Pastouré sortit, et quand il fut seul sur la route, au clair de la lune, il se parla ainsi à haute voix:

—Qu’il soit mort, notre Maurin, n’en croyez rien, braves gens! Il en a encore à dire et à faire, et qui seront toutes meilleures les unes que les autres. Il les fera trimer encore, les gendarmes! Il en aura encore, des procès-barbaux! Il n’a pas fini d’en tuer, des lièvres et des lapins! Et il n’a pas fini de plaire aux belles filles, croyez-moi, puisque c’est moi que je vous le dis... Nous en conterons encore ensemble, des galégeades, mon vieux Maurin!... Non, non, il n’est pas mort. D’abord, voyons un peu... en quel endroit était-il à l’affût, cette nuit? Il me l’a dit hier en partant. Il est allé au Suvé dé Rampaoù; oui, cela est cela. Eh bien, quelle distance y a-t-il d’ici au Suvé? Une petite lieue, à peine. Et alors, connaissant son chien comme je le connais, je suis sûr et certain qu’il serait revenu, le brave Hercule, chez M. Rinal, où il savait que je veille à l’accoutumée tous les soirs, et il m’aurait tiré par la veste comme pour me dire:

—«Ouah! ouah! viens vite, que le maître a besoin de toi!»

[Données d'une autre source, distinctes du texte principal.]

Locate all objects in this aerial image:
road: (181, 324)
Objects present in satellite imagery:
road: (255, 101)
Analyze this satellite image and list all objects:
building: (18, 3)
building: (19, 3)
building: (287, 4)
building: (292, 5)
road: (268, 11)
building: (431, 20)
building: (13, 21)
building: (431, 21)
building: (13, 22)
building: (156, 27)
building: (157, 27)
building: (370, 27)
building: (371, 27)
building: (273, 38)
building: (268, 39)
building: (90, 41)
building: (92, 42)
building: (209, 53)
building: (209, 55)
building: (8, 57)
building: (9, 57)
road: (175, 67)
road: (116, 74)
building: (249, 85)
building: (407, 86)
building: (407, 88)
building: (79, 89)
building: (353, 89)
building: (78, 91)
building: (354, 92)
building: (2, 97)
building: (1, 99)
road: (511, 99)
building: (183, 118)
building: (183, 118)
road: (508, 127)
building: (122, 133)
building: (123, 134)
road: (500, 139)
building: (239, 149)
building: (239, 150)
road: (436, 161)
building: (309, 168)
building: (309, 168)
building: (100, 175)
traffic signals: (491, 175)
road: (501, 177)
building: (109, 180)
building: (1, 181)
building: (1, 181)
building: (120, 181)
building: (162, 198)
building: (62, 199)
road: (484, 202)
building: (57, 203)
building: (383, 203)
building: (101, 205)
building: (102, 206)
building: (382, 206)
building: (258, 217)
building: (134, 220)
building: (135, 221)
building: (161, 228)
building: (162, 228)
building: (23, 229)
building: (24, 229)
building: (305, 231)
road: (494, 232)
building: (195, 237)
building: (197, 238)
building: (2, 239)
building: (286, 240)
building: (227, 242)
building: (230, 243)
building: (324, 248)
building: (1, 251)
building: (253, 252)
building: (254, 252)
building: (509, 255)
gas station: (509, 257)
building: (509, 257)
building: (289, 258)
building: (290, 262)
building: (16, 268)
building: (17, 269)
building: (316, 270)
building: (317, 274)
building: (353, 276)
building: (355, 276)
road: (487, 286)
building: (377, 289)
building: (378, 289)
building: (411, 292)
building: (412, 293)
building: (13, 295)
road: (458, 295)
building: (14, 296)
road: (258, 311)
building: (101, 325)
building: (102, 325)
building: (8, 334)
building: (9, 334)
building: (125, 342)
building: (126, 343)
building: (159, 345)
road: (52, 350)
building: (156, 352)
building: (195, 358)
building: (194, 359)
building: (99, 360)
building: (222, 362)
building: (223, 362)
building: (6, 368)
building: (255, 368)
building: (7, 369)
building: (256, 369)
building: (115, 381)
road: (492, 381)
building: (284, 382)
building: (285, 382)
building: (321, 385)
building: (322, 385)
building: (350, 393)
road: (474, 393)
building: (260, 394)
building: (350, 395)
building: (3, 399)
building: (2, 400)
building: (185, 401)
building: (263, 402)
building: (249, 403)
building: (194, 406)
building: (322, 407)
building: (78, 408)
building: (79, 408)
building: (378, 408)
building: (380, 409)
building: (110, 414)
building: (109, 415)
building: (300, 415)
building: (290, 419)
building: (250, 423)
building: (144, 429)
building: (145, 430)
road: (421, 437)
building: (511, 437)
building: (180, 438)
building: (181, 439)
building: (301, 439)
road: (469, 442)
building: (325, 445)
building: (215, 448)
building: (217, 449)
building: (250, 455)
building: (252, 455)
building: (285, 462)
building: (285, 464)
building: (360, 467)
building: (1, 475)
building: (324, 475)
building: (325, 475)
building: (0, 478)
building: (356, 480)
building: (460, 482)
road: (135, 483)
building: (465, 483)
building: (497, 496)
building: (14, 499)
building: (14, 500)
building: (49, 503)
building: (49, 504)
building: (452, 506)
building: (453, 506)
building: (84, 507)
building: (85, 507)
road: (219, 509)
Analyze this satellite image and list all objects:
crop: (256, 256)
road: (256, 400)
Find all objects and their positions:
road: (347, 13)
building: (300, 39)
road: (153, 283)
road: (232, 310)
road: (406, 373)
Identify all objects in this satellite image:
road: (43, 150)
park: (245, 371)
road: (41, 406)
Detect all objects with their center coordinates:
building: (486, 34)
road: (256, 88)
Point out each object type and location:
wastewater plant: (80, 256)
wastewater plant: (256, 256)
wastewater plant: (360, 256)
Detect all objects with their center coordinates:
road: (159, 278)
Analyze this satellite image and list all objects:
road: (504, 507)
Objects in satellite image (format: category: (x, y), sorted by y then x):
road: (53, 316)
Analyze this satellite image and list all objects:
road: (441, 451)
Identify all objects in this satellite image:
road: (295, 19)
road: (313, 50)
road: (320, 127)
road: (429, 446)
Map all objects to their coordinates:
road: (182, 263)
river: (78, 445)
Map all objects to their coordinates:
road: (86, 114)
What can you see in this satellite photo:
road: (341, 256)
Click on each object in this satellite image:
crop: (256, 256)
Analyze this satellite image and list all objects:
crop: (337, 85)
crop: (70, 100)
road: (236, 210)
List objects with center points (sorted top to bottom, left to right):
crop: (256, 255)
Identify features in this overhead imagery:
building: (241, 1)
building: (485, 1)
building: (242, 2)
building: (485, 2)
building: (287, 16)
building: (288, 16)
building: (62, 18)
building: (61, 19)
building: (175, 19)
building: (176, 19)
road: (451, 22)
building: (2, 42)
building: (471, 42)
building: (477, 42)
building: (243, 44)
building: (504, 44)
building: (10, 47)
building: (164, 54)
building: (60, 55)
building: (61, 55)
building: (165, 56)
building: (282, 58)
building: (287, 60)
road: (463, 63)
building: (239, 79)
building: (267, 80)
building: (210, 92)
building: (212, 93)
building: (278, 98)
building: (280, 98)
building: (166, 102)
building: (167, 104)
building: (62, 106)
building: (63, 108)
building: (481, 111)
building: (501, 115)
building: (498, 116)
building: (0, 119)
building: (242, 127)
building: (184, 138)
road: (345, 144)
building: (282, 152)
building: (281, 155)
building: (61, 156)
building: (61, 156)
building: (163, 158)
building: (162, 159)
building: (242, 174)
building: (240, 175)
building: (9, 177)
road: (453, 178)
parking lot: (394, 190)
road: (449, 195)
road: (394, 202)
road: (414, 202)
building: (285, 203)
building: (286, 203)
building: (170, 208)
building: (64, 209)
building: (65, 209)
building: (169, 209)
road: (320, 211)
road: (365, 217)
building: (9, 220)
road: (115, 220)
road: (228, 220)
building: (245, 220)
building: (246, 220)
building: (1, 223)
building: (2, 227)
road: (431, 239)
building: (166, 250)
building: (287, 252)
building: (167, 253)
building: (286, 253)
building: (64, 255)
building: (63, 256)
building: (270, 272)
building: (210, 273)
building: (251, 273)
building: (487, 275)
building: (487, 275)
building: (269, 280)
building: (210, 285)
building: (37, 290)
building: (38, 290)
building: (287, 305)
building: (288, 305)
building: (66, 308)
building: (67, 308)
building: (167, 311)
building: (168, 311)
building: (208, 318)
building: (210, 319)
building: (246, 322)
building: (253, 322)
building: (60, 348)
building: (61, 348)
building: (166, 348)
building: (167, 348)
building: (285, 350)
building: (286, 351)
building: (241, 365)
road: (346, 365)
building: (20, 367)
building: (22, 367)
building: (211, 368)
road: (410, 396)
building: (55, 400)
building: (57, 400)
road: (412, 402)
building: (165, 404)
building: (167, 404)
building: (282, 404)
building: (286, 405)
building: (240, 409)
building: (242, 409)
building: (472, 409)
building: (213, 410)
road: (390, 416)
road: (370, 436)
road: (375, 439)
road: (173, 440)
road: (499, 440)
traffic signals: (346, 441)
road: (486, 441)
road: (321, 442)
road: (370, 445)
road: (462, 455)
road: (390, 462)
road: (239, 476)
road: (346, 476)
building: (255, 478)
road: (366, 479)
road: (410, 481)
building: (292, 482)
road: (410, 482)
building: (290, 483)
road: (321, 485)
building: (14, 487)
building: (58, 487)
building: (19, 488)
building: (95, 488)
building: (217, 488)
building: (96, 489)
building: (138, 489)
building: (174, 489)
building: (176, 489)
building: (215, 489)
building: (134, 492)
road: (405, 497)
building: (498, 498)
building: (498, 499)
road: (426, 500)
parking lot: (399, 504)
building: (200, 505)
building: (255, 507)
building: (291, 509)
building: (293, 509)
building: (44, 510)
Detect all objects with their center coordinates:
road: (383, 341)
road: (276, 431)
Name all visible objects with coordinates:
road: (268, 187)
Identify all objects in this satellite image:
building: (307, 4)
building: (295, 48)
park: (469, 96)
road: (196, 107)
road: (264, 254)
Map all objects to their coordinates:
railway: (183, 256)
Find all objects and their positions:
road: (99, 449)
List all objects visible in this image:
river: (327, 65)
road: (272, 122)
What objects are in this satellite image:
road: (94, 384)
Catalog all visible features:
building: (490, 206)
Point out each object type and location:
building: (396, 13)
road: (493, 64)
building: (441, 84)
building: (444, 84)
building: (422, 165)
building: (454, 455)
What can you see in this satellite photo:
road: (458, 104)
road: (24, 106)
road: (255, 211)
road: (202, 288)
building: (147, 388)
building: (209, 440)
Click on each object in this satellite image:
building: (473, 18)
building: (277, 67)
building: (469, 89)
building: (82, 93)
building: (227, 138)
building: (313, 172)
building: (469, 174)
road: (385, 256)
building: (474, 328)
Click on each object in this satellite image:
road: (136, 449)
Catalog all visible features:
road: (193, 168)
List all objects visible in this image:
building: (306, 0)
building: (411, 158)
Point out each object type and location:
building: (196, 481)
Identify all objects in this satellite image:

«Ce n’est pas la première fois que cela serait arrivé. C’est arrivé notablement cette fois où Maurin, tombé dans un trou avec une entorse, voilà quatre ou cinq ans,—comme le temps passe!—n’en pouvait plus sortir. Son chien vint me chercher et je suivis son chien, un chien qui vaut plus que beaucoup d’hommes, et je tirai Maurin d’affaire. C’est pourquoi je peux me jurer que Maurin n’est pas mort et je ne me trompe pas, croyez-le-vous!... Pourtant, je sais très bien qu’une mort dans ce genre, c’est son destin, mais quelque chose me dit que ça n’est pas encore son heure...

«Et cependant, que sommes-nous en ce monde? Pas grand’chose, si peu que rien, des rien-du-tout qui ne pèsent rien, et la mort travaille comme elle veut. Tu es là aujourd’hui, mais demain tu n’y es plus; et, pechère! où l’un va, l’autre finit toujours par y aller! Mais il est vrai aussi que, des fois, lorsque vous croyez avoir fini, voilà, vous recommencez; et, des fois, vous accommencez à peine, que, voilà, tout est fini... une tuile avec encore une tuile, ça fait deux tuiles... deux tuiles avec encore une tuile, ça fait trois tuiles... trente et un, trente-deux; c’est tantôt le tiers, et tantôt le quart; quand il n’y en a plus, il y en a encore; aussi bien il me pleut par devant que par derrière; ce qui est marqué, tu ne peux pas le changer; l’un va devant, et l’autre le suit; si c’est ton moment, rien à dire; on ne sait ni qui vit ni qui meurt, et le dernier fermera la porte...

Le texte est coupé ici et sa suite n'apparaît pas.